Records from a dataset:

§

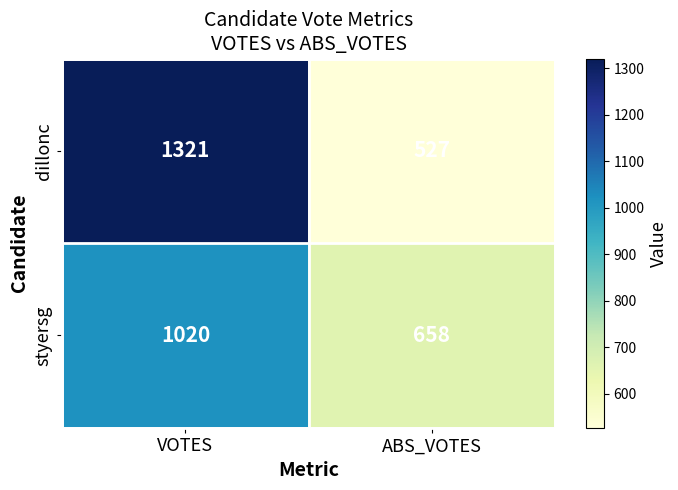

What is the approximate value of dillonc at ABS_VOTES, to the nearest 50?

550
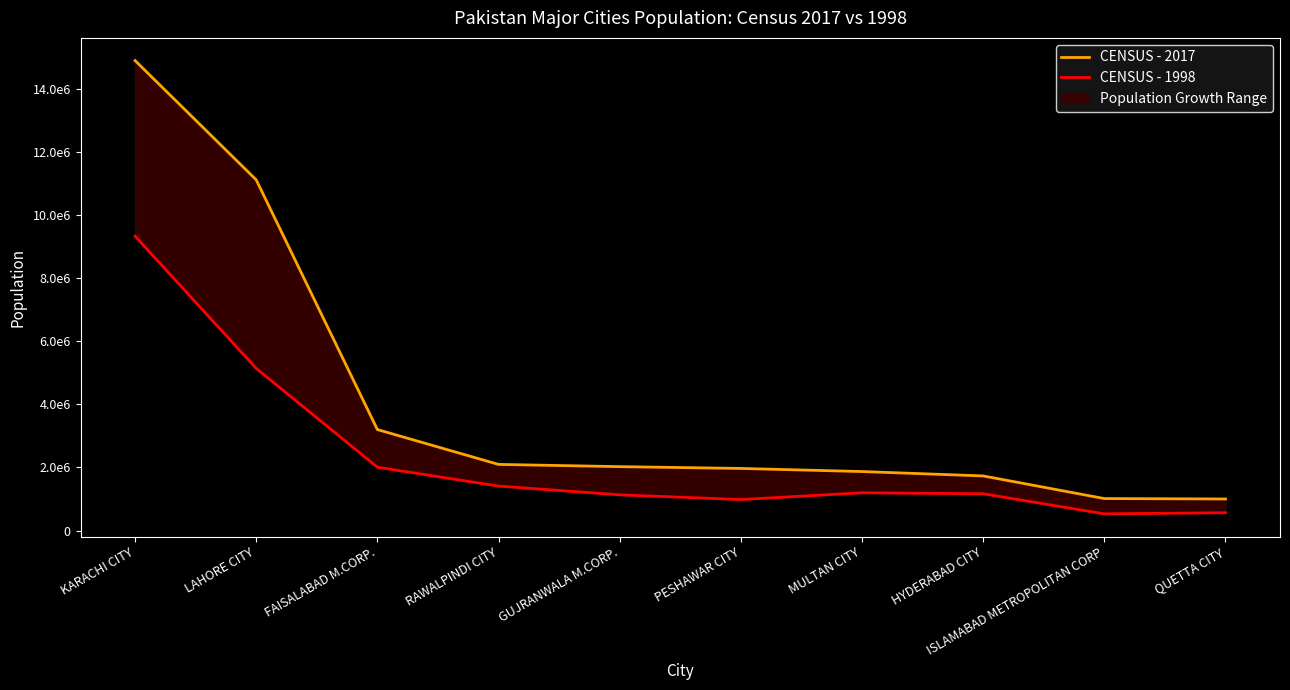

What is the difference between the maximum and minimum values in the CENSUS - 1998 series?

8809843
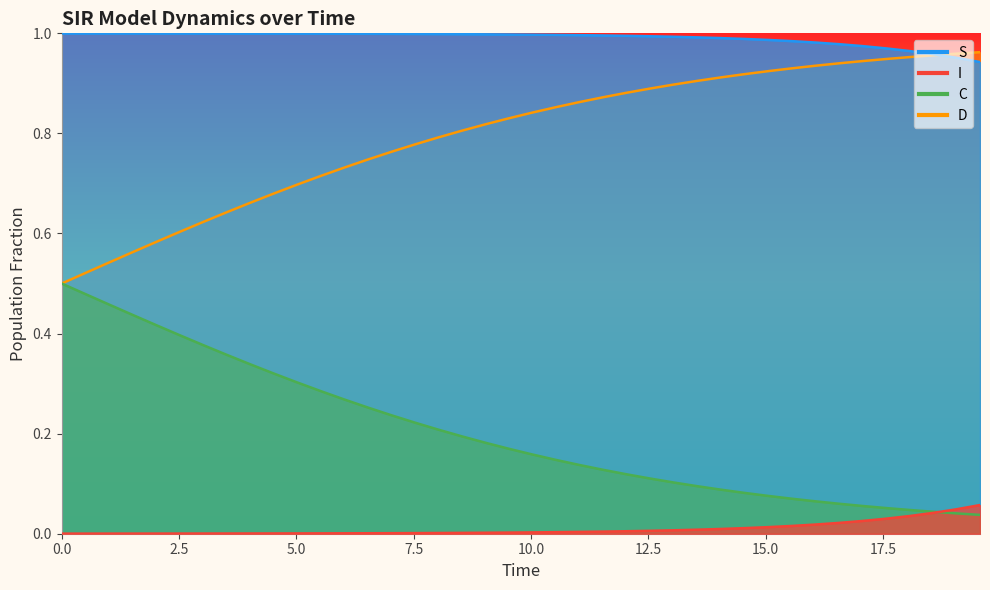

Which series has the largest range (max minus min)?

C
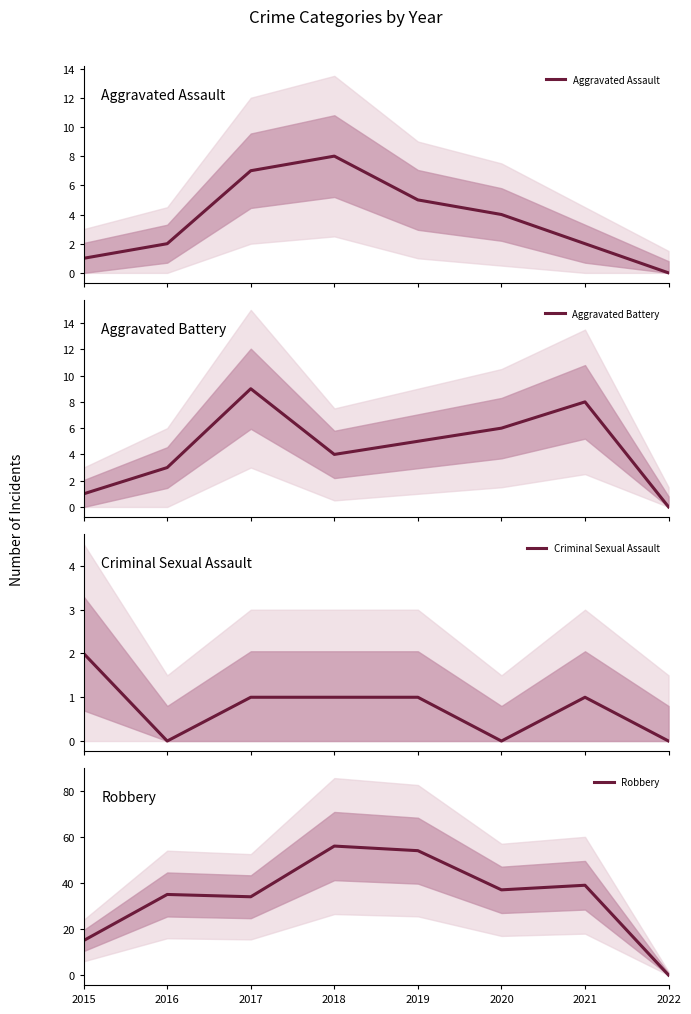

What are all the series names shown in the legend?

Aggravated Assault, Aggravated Battery, Criminal Sexual Assault, Robbery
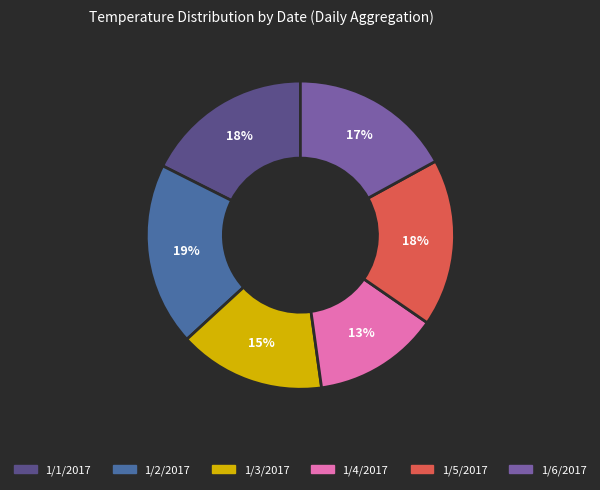

To the nearest percent, what portion does 1/5/2017 represent?

18%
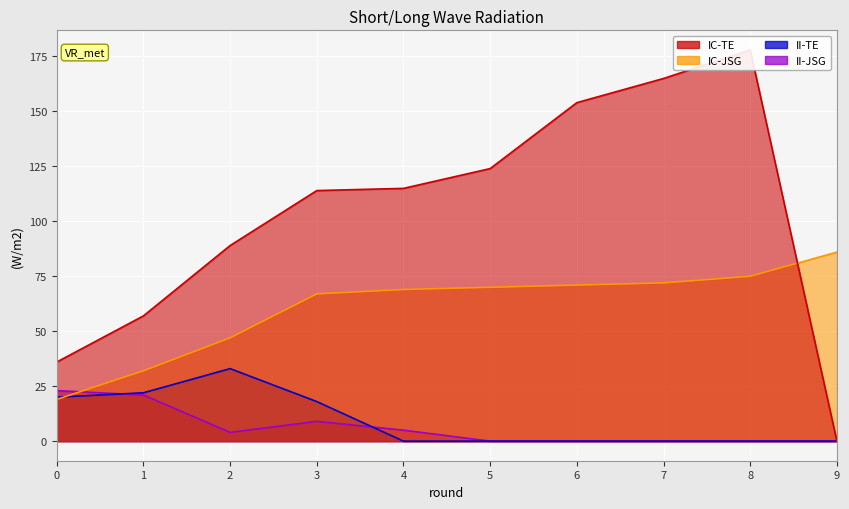

Does the chart display data point markers on the line(s)?

No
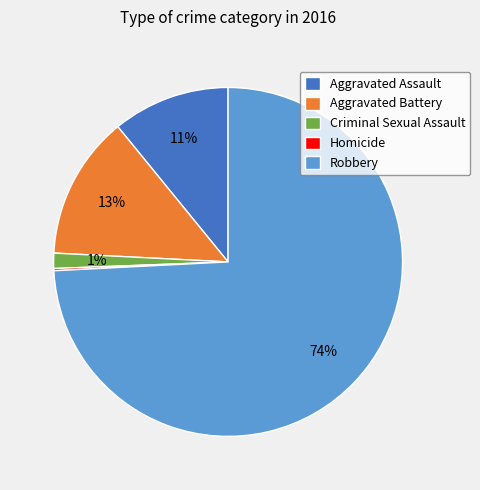

What is the majority slice?

Robbery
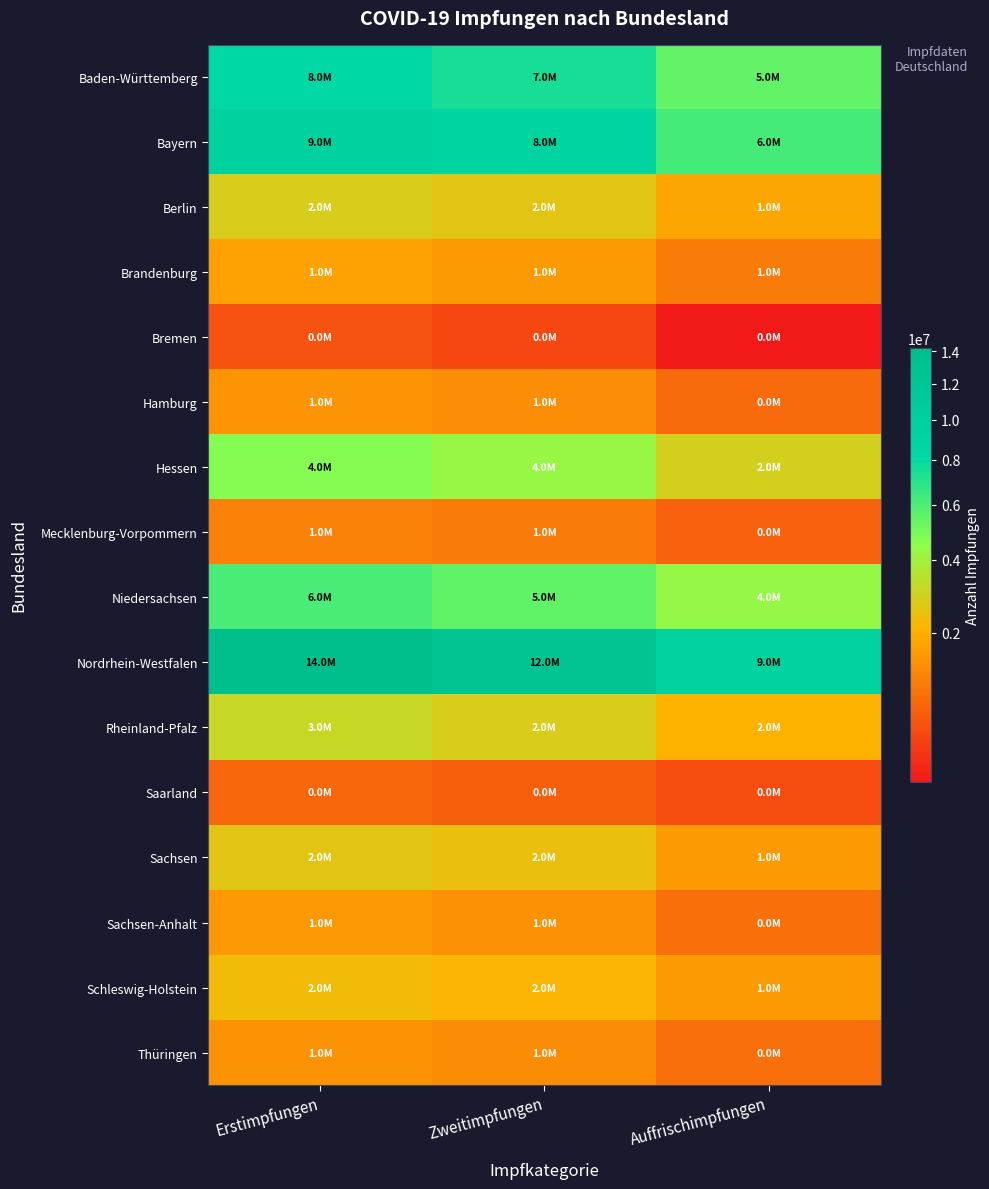

What is the difference between the highest and lowest values at Zweitimpfungen?

12297056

§

Instructions to follow:
Reproduce the lines of the listing verbatim, beginning at the line that contains "Aggravated Assault, Aggravated" and continuing through the end of the listing. Omit the pictures from your answer.

Written reply:
Aggravated Assault, Aggravated Battery, Criminal Sexual Assault, Robbery

To the nearest percent, what portion does 1/5/2017 represent?

18%

Does the chart display data point markers on the line(s)?

No

What is the majority slice?

Robbery

What is the difference between the highest and lowest values at Zweitimpfungen?

12297056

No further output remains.